■ What you will do ■
With the first line as the start and the line containing "middle dip: (93, 102)" as the end, write out every line of the records exactly.

Extracted records:
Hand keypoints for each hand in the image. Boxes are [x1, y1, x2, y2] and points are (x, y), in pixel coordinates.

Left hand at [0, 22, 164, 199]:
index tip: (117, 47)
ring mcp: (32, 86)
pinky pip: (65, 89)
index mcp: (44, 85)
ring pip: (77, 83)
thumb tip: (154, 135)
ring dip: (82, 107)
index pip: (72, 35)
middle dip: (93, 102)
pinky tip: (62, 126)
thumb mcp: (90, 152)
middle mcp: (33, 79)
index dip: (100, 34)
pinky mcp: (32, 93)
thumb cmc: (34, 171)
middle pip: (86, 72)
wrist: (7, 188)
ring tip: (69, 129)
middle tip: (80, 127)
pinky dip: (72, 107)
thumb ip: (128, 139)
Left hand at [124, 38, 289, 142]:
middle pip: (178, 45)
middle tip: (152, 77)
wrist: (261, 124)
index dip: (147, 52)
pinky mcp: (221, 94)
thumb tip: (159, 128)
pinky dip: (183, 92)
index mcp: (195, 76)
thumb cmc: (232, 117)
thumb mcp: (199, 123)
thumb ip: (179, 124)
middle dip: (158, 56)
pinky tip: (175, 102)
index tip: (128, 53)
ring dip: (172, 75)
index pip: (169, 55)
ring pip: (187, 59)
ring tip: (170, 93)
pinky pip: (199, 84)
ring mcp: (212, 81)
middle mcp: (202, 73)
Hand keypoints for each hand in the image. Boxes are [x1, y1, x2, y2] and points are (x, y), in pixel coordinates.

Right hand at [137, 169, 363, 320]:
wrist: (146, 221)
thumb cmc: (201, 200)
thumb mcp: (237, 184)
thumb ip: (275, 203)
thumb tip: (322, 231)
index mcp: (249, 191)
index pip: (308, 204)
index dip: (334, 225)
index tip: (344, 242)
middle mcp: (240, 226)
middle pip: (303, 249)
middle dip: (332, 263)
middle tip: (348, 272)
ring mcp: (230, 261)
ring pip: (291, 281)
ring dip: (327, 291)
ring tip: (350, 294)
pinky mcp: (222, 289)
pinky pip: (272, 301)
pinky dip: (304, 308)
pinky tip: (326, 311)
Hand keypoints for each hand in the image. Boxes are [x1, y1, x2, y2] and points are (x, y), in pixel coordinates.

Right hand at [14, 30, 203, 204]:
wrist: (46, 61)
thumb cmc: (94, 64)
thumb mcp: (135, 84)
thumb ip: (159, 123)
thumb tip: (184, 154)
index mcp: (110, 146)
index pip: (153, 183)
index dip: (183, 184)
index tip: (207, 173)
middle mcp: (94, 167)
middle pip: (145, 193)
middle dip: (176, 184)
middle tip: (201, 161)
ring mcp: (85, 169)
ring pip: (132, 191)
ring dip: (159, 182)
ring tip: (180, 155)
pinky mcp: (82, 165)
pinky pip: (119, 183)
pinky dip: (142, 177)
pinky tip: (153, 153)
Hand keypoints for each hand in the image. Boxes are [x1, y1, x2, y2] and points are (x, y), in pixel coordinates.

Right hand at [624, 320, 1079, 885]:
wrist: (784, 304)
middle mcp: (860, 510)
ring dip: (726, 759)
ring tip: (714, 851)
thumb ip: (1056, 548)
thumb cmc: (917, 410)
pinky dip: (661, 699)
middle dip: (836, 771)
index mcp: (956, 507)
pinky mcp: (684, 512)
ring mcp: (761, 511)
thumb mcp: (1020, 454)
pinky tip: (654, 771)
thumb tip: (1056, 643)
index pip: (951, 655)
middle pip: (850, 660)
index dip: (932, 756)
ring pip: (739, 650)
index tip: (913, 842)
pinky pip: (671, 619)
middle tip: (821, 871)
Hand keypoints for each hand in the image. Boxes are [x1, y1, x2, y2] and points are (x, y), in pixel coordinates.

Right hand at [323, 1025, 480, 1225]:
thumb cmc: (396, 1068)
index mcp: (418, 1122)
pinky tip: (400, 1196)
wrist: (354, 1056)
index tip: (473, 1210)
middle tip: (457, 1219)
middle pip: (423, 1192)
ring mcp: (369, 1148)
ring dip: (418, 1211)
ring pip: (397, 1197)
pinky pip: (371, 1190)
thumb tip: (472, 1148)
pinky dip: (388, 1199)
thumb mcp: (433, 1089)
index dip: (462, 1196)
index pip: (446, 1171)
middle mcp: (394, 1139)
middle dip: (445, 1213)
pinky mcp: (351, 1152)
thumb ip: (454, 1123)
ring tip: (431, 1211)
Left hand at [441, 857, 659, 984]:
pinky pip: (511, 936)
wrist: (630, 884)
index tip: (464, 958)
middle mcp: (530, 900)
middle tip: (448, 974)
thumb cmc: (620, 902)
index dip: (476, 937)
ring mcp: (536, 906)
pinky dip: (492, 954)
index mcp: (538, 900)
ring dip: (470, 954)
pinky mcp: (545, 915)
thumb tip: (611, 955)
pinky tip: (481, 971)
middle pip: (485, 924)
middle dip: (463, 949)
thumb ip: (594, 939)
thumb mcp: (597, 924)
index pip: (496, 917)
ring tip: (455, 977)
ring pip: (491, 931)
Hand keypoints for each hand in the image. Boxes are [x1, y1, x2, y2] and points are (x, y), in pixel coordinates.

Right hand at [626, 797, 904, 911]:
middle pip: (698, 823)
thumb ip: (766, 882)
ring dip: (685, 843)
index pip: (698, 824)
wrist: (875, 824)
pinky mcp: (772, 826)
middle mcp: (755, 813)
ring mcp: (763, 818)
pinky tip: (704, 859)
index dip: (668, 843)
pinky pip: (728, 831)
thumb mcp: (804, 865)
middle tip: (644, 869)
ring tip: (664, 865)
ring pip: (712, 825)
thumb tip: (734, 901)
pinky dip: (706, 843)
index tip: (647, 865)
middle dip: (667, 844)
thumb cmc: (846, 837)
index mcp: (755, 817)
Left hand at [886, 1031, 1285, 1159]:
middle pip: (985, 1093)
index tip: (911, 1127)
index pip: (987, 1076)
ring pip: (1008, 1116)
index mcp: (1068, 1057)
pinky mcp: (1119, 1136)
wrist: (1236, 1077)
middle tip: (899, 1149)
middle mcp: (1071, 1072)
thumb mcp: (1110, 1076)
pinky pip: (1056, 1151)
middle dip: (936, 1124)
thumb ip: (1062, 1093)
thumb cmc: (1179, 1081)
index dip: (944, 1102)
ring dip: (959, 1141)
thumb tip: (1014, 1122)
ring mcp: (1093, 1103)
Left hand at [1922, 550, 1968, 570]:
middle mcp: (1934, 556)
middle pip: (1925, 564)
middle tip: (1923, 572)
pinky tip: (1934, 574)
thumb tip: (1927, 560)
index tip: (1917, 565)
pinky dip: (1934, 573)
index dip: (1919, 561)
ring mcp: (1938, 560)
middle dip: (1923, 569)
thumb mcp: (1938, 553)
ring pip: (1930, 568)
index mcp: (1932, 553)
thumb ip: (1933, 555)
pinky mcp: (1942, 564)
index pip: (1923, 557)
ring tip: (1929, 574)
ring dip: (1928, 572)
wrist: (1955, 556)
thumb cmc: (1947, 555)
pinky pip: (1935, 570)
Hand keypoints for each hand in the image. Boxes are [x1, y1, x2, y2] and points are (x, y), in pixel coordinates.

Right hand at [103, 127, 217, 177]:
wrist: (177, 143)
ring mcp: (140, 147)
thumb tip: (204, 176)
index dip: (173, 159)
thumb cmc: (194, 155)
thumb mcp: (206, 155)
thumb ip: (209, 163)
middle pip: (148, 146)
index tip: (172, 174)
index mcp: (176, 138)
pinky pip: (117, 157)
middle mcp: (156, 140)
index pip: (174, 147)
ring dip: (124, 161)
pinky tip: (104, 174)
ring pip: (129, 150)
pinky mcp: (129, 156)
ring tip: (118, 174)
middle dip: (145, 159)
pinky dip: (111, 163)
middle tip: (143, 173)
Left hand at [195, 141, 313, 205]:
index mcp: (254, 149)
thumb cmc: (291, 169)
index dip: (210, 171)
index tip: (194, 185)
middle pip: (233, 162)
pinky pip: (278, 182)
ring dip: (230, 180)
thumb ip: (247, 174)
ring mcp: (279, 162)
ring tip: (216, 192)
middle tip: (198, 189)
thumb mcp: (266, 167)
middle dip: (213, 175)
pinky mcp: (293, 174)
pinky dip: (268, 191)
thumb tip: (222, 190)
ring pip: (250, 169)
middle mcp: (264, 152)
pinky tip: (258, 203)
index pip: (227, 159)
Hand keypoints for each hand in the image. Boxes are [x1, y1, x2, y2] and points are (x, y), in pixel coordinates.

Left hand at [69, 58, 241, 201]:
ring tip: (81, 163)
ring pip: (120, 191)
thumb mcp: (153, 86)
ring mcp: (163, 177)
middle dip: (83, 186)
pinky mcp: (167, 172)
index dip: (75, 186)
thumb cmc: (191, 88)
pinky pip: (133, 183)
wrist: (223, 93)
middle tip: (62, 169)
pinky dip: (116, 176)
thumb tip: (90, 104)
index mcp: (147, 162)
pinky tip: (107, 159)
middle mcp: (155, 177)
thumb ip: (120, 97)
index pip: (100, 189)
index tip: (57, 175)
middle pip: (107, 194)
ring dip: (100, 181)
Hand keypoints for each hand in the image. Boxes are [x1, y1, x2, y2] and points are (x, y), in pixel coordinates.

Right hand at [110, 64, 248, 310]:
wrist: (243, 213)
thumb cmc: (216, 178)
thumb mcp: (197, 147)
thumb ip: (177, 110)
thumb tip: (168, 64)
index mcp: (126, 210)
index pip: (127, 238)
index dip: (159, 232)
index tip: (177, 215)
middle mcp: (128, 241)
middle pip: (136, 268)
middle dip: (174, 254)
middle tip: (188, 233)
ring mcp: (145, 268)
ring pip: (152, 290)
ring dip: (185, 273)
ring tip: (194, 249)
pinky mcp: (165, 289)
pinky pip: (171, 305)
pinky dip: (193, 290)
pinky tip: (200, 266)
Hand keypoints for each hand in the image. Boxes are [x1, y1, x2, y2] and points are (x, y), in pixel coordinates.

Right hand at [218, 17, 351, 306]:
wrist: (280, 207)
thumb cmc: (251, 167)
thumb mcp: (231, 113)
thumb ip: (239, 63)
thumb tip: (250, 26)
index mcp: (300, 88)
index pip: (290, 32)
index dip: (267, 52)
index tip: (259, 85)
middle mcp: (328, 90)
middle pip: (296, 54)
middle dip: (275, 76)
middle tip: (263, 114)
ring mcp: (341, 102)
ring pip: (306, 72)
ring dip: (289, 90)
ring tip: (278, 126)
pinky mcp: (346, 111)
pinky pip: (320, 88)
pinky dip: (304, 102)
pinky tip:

■ Solution below ■
Hand keypoints for each hand in the image. Boxes are [x1, y1, x2, y2] and points are (x, y), in pixel coordinates.

Left hand at [0, 22, 164, 199]:
index tip: (117, 47)
ring mcp: (32, 86)
pinky pip: (65, 89)
index mcp: (44, 85)
ring pip: (77, 83)
thumb tip: (154, 135)
ring dip: (82, 107)
index pip: (72, 35)
middle dip: (93, 102)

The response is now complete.